I wanted to slap the smugness off his face. I wanted to tear that syringe out of his hand and jam it into his eye.
“Where is Doug?” I said, jaw clenched against the rage and fear that pounded through my blood. “Is—?is he all right?”
“The young man is resting comfortably,” Carson said. “He is no longer in any danger.”
My body relaxed minutely as I released a long breath. Thank God. Thank God.
“When can we leave? You see I’m supposed to travel to—”
“I’m well aware of your travel plans, Miss Randolph. Very aware indeed.”
My eyes shot to his. Something about the way he’d spoken the word . . . travel . . . made my already uneasy gut turn in a slow revolution. He patted my shoulder and disappeared from my sight.

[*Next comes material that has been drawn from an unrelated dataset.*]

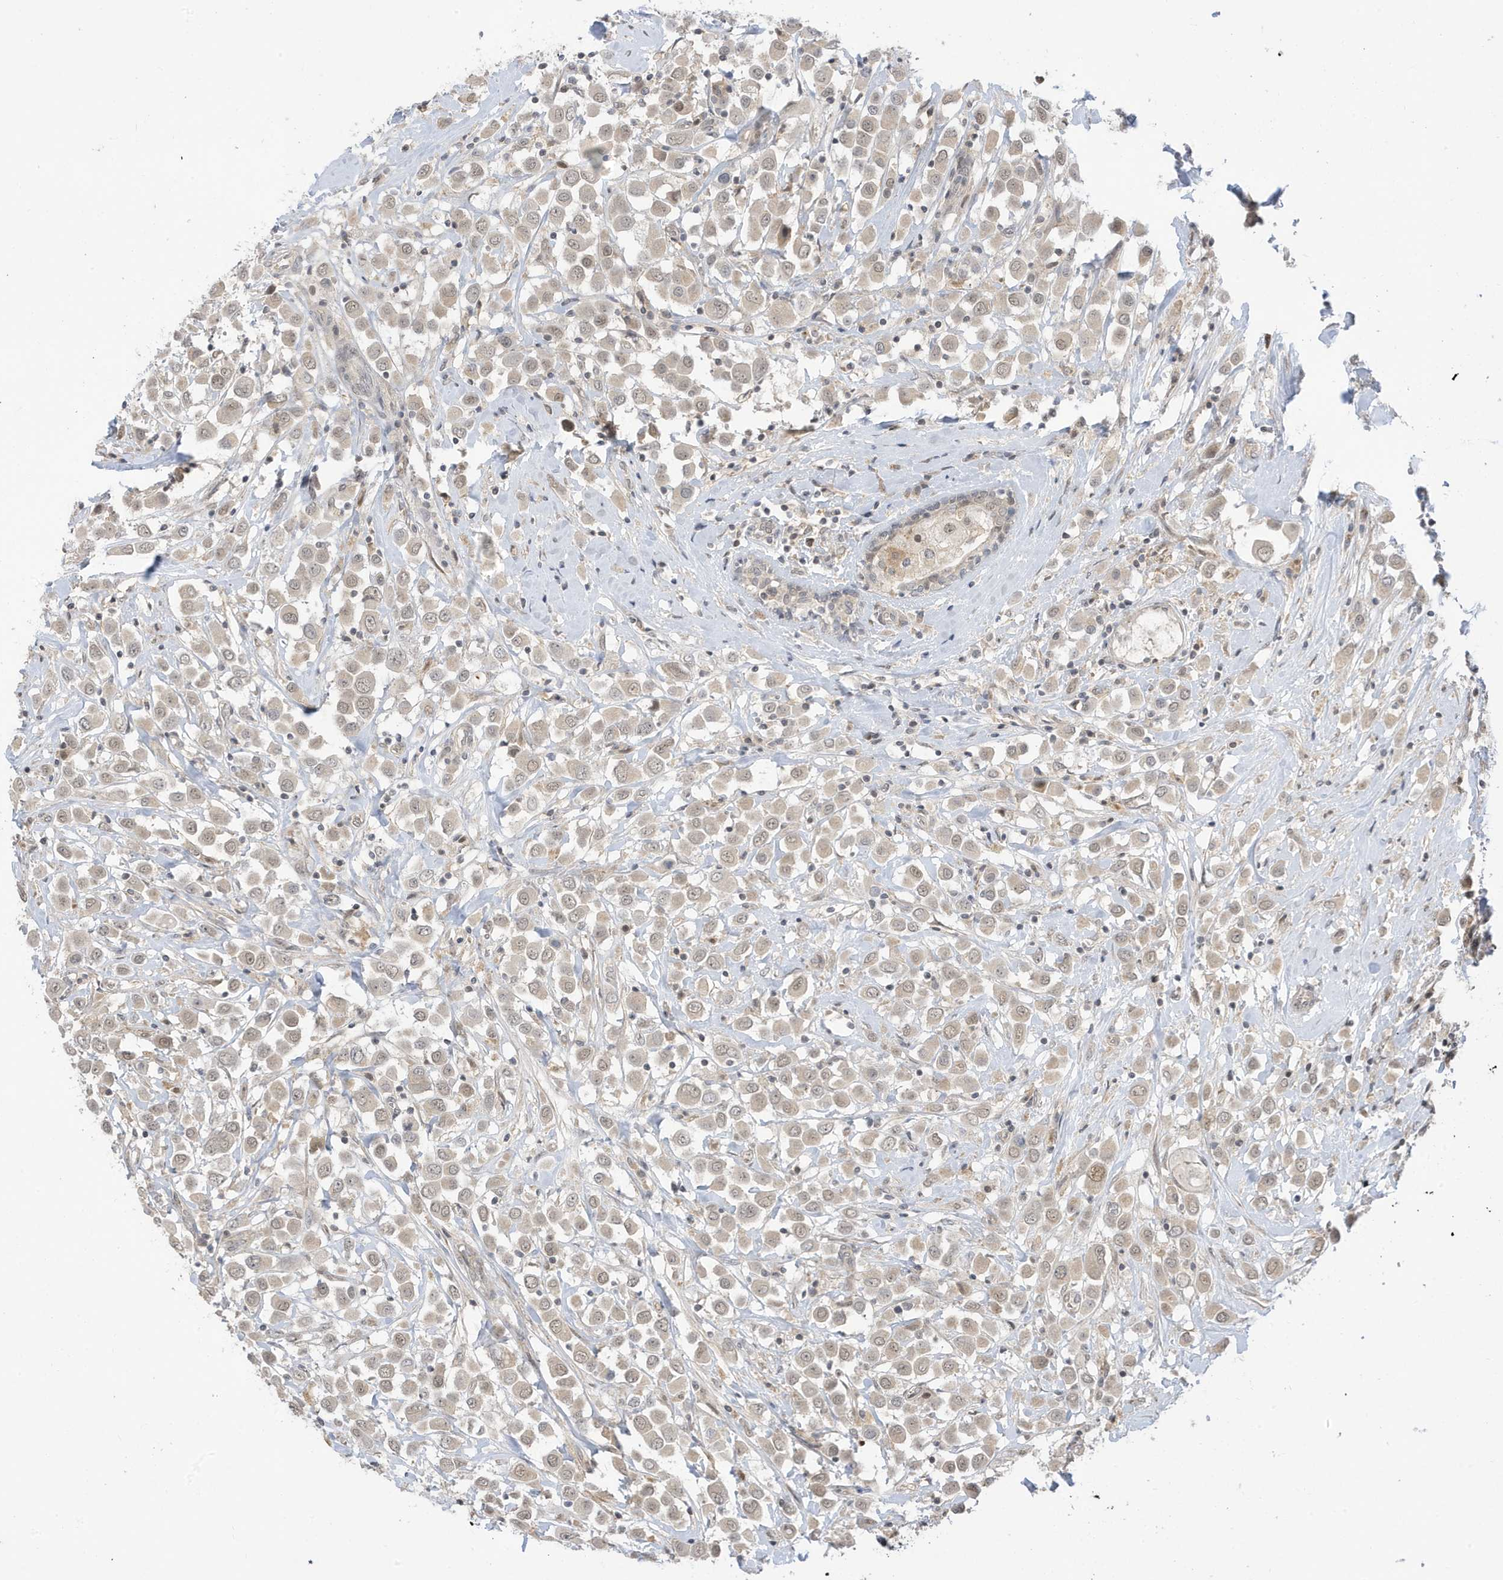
{"staining": {"intensity": "weak", "quantity": ">75%", "location": "cytoplasmic/membranous,nuclear"}, "tissue": "breast cancer", "cell_type": "Tumor cells", "image_type": "cancer", "snomed": [{"axis": "morphology", "description": "Duct carcinoma"}, {"axis": "topography", "description": "Breast"}], "caption": "Weak cytoplasmic/membranous and nuclear positivity is seen in about >75% of tumor cells in breast cancer (intraductal carcinoma).", "gene": "TAB3", "patient": {"sex": "female", "age": 61}}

Several of what must have been Thomas Edison’s early bulbs dangled at intervals, illuminating the small room. Turning my head as far as it would go, I could just make out the top of a rapidly darkening window.
How long was I out? Had to have been hours. I remember . . . what? Those men carrying Doug out. Being manhandled into a carriage. And then . . . something else, but what?
Come on, Walton. Think!
As I made myself relax against the restraints, I realized the drug was dissipating. I was sore, stiff from lying here so long. A nagging ache scratched behind my eyes. But my brain was beginning to clear.
Collum! He and Mac, there on the sidewalk. Just before sleep pulled me under, they had seen me being hauled away in the doctor’s carriage. Surely they’d followed.
Surely.
“Miss Randolph.” Dr. Carson’s face appeared above me as he spoke. “If you can remain calm, we shall remove your restraints and have you escorted to the ladies’ ward, where you will remain until it is time for your evaluation. If you cannot remain calm, we shall bring in the other device I mentioned. You shall be placed in an isolation cell for twenty-four hours. For your own safety, of course,” he said. “Do I make myself clear?”
Biting my lip so hard I felt the edge of my teeth pierce the skin, I nodded.
“Good girl.”
Chapter 25
I dON’T KNOW EXACTLY WHAT I WAS EXPECTING OF Greenwood Institute.
Something out of a horror movie, maybe, with crazed, wild-haired patients chained to the walls. Darkness. Filth. Wraiths in white gowns, shrieking and ripping out their own eyeballs.
I was pleasantly surprised.
At first.
I mean, academically I knew that by the end of the Victorian era, changes had begun to take place in mental health care, particularly in America. When wrestling with some of my own “issues” I’d come across plenty of material about this innovation, the private asylum. Generally administered by nonmedical personnel and set up for wealthy, cash-paying patients, these “clinics” boasted elegant lodgings, pastoral settings, light and air and decent food. More spa than nightmare, these substitutes for the horrific, overcrowded public asylums actually did a lot to reform treatment of the so-called deranged.